Мы стояли и молча смотрели друг на друга, не зная, что сказать. Я вдруг усомнился, действительно ли отец умер. Может, он просто потерял сознание? Я даже предложил вылить ему на лицо стакан холодной воды. Одна только мама решилась подойти к телу, кончиком тапка она дотронулась до головы отца и чуть качнула ее, чтобы у меня пропали последние сомнения. – Теперь вы остались без отца, а я стала вдовой, – проговорила она ледяным тоном, и в ее голосе не было даже намека на горе.
Мы решили вызвать «скорую», хотя и знали, что толку от нее не будет никакого.
Отца похоронили четыре дня спустя в гробу орехового цвета. Я попытался увильнуть и не присутствовать на церемонии, сославшись на то, что завтра утром мне предстоит тяжелый экзамен, однако тут мама проявила твердость. Не знаю, почему было так трудно выдержать ее взгляд. Казалось, будто она сменила свои глаза на чьи-то чужие. Наверное, именно так она смотрела на отца, когда они оставались вдвоем, а теперь этот безжалостный взгляд предназначался мне. Сегодня я думаю, что она чувствовала за собой вину, и старший сын должен был прочесть в ее глазах предупреждение: отныне для нее имеют значение лишь те упреки, которые она предъявит себе сама. Возможно, Раулито проболтался и от него она узнала, что я пытался прояснить обстоятельства смерти отца. Когда мы выходили из дому, чтобы ехать в крематорий, мама остановилась передо мной и сказала, что не сделала чего-то большего для спасения отца только потому, что не поняла всей серьезности положения.
– Есть еще вопросы?
– Нет, – ответил я.
– Вот и хорошо! – С этими словами она резко повернулась ко мне спиной.
14.
В последнее время я придаю некоторым своим поступкам отчетливо прощальный смысл. Например, говорю себе, что в последний раз наслаждаюсь абрикосами, в последний раз пересекаю Пласа-Майор, в последний раз иду на спектакль в Испанский театр. Я похож на человека, который переживает агонию, не имея ни малейших проблем со здоровьем. Возможно, раньше я был разумнее. Или расчетливее. Не знаю. Пожалуй, я почувствовал себя немного одиноким в этой жизни, особенно сейчас, когда мой лучший друг, мой единственный друг, решил попутешествовать.

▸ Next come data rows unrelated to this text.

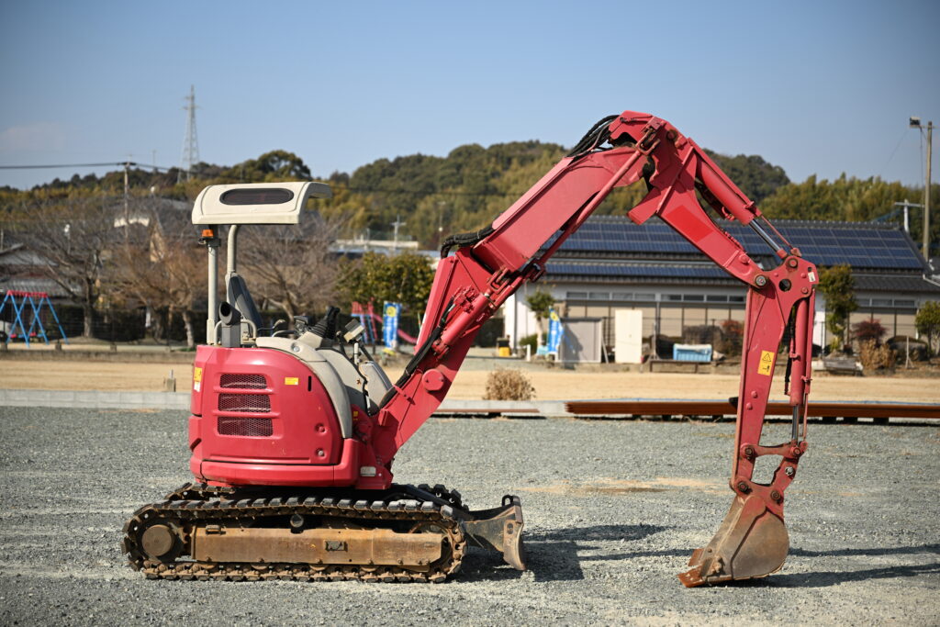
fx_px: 1828
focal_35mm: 70
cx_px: 470
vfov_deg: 19.5
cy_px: 314
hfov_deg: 28.8
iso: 64
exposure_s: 1/1250
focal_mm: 70
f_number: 2.8
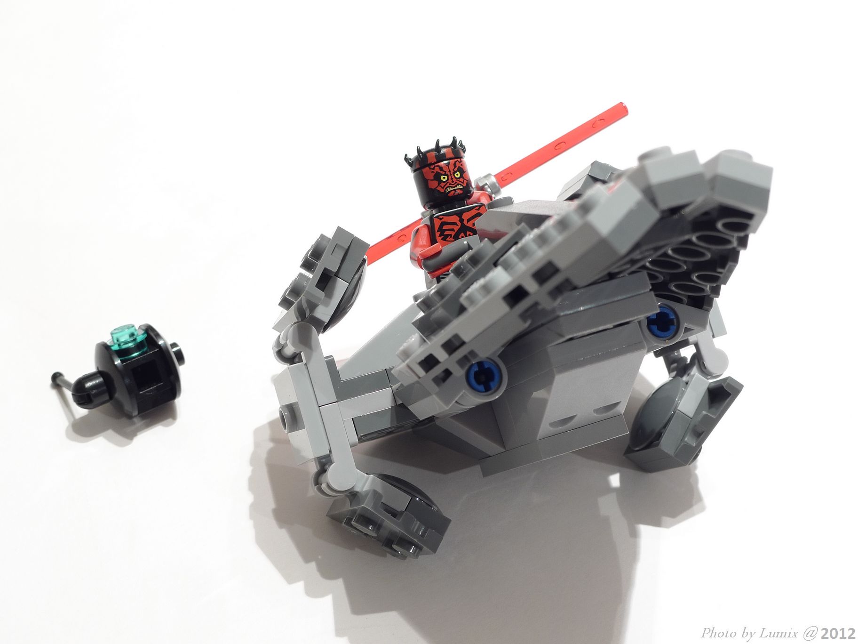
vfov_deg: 25.7
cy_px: 322
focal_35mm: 57
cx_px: 429
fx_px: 1413
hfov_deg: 33.8
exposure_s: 1.3
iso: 80
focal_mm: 12.1
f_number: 4.5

И вот, прогуливаясь в ожидании, пока можно будет забрать Пепу из собачьей парикмахерской, я задержал взгляд на церкви иезуитов, и мне вдруг взбрело в голову, что хорошо бы перейти улицу, заглянуть туда и побеседовать с Христом с распятия, висящего на стене за алтарем. Уже много лет ноги не приводили меня в храм Божий.
Когда мы с Раулито были маленькими, в нашем доме о религии почти не говорили. Нас крестили, мы получили первое причастие – но это было чистой формальностью и делалось, чтобы доставить удовольствие дедушке с бабушкой с материнской стороны, довольно упертым в вопросах веры, да и не только веры. К тому же это избавляло нас от недоразумений в школе. Наши родители никогда не ходили к мессе, а значит, и мы с братом тоже. Как известно, дед Фаустино похвалялся своим атеизмом. Никиту мы не крестили. По твердому убеждению Амалии, мальчик сам должен был решить, когда подрастет, хочет он быть крещеным или нет. Меня же, если честно, эта проблема волновала мало.
Я сел на скамью в третьем ряду. Мне доводилось читать, что это было любимое место адмирала Карреро Бланко [2], ежедневно приходившего к мессе в ту же церковь. Возможно, здесь он сидел и тем утром, когда взрыв бомбы подбросил его в воздух и отшвырнул в сторону. Не знаю только, где он сидел – справа или слева от центрального прохода.
Распятие здесь внушительных размеров. Я живо представляю себе, как адмирал обращает к нему свои мольбы: «Помоги мне, Господи, укрепить единство Испании, помоги остановить наступление коммунистов и масонов и уж только после этого призови меня к себе, аминь». Что ж, Господь призвал его к себе при участии ЭТА, а что касается единства Испании, то решение вопроса до сих пор пребывает, так сказать, в подвешенном состоянии. Что касается других его дел, то надо будет посмотреть, как оценят их люди и История.